Christians have wrestled with the question of what to do with the literature of antiquity for a long time, and have offered varied answers. Here, I’ll suggest two ways that Christian readers can profitably digest the Iliad. The first way deals only with the story itself, the second reads it under the shadow of the Bible; both have to do with a major theme of the poem, namely heroism.
First, I would point to the surprising conjunction of heroism and humanity in the Iliad. Not everyone presented as a hero is truly heroic, nor do the real heroes always behave heroically. Sometimes honor is most clearly displayed in its opposite, as when Achilles refuses to return the body of the vanquished Hector to his family, and instead drags the corpse behind his chariot around the funeral bier of his darling Patroclus. But then the relentless Achilles relents when confronted with the love of a father for his son, as Priam entreats him for the body of Hector:
Those words stirred within Achilles a deep desire
to grieve for his own father. Taking the old man’s hand
he gently moved him back. And overpowered by memory
both men gave way to grief. Priam wept freely
for man-killing Hector, throbbing, crouching
before Achilles’ feet as Achilles wept himself,
now for his father, now for Patroclus once again,
and their sobbing rose and fell throughout the house. (Book 24: 592-599)
This catharsis, after which Achilles releases the body of his enemy to Priam, is not merely a detail to tie up a loose end. Insofar as the Iliad is the story of what Achilles’ feelings have wrought for friend and foe, his turn from rage to humane pity is the completion of his arc within the story and the conclusion of the human drama of the story itself.
Is heroism deformed or completed in this humanity, by tears and compassion? Or, are the Greek poets straining for something in their stories that no human hero can actually embody? Many such examples in Homer raise these questions.
Now, to read the Iliad profitably in light of the Bible, I suggest you first re-read the story of David and Goliath in 1 Samuel 17. As you hear Goliath say to David, “I will give your flesh to the birds of the and to the beasts of the field” (1 Sam. 17:44), recall the Iliad: “Goddess, sing the rage of Peleus’ son Achilles…that…made their bodies carrion, feasts for the dogs and birds.” The transformation of Bronze Age aggression-glory into Christian courage begins with David’s response to the spirit of Goliath and Achilles: “You come to me with a sword and with a spear and with a javelin, but I come to you in the name of the LORD of hosts, the God of the armies of Israel, whom you have defied….that all this assembly may know that the LORD saves not with sword and spear” (1 Sam. 17:44-47).
The Greek heroic spirit fights to immortalize itself by the greatness of its works, but the Spirit driving David strives to establish the Kingdom of God by the power of God.
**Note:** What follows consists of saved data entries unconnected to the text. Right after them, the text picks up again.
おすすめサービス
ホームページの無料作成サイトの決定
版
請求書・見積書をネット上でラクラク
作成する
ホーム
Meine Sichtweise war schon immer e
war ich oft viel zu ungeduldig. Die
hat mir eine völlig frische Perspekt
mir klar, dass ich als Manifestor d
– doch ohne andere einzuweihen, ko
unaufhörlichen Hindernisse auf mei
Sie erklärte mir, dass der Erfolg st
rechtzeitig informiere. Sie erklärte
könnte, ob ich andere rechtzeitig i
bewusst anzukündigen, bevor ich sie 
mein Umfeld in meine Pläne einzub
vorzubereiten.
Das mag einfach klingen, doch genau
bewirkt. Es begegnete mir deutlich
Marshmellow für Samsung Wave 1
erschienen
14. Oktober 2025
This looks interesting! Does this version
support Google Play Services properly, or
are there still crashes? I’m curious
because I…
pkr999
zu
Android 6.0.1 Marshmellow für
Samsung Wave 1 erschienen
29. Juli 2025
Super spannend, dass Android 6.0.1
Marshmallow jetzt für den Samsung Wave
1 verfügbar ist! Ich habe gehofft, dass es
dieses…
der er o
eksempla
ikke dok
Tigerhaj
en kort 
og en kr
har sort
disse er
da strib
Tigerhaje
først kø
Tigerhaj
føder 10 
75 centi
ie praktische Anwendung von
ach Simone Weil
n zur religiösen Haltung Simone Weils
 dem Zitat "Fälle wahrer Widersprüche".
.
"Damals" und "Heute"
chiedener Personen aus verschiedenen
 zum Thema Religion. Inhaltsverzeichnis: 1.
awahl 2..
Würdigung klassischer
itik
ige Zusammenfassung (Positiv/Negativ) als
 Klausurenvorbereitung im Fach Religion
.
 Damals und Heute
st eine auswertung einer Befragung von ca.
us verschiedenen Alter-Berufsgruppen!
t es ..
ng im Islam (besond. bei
Invoke this Spirit and power for yourself, the true Muse of holy history, and follow Him through to the enthronement of David’s Son: “The Lord Jesus Christ, after he had spoken to them, was taken up into heaven and sat down at the right hand of God. And they went out and preached everywhere, while the Lord worked with them” (Mk. 16:19-20). Now go out with these Apostles and their Gospel into the Greco-Roman world, built by Homer, Alexander the Great, and Caesar Augustus, and watch as Bronze Age perversions are made into a footstool for David’s Son and Lord (Ps. 110:1; Mt. 22:41-46).I’ve heard it said outright here and there that what we need today is more heroism, a more heroic form of Christianity. There is plenty of dauntless grit and audacity within and without the walls of Ilium, and here, if we squint, perhaps we can see glimpses of David, and in him of Christ, and herein find resources to make us anxious for the fray. But let all rage be tempered by the humanity that even Homer knew, and as Achilles dons the armor forged by the god Hephaestus, remember the panoply of our own true God, wearing which we stand not against flesh and blood, but against the spiritual forces over this present darkness (Eph. 6:10-20).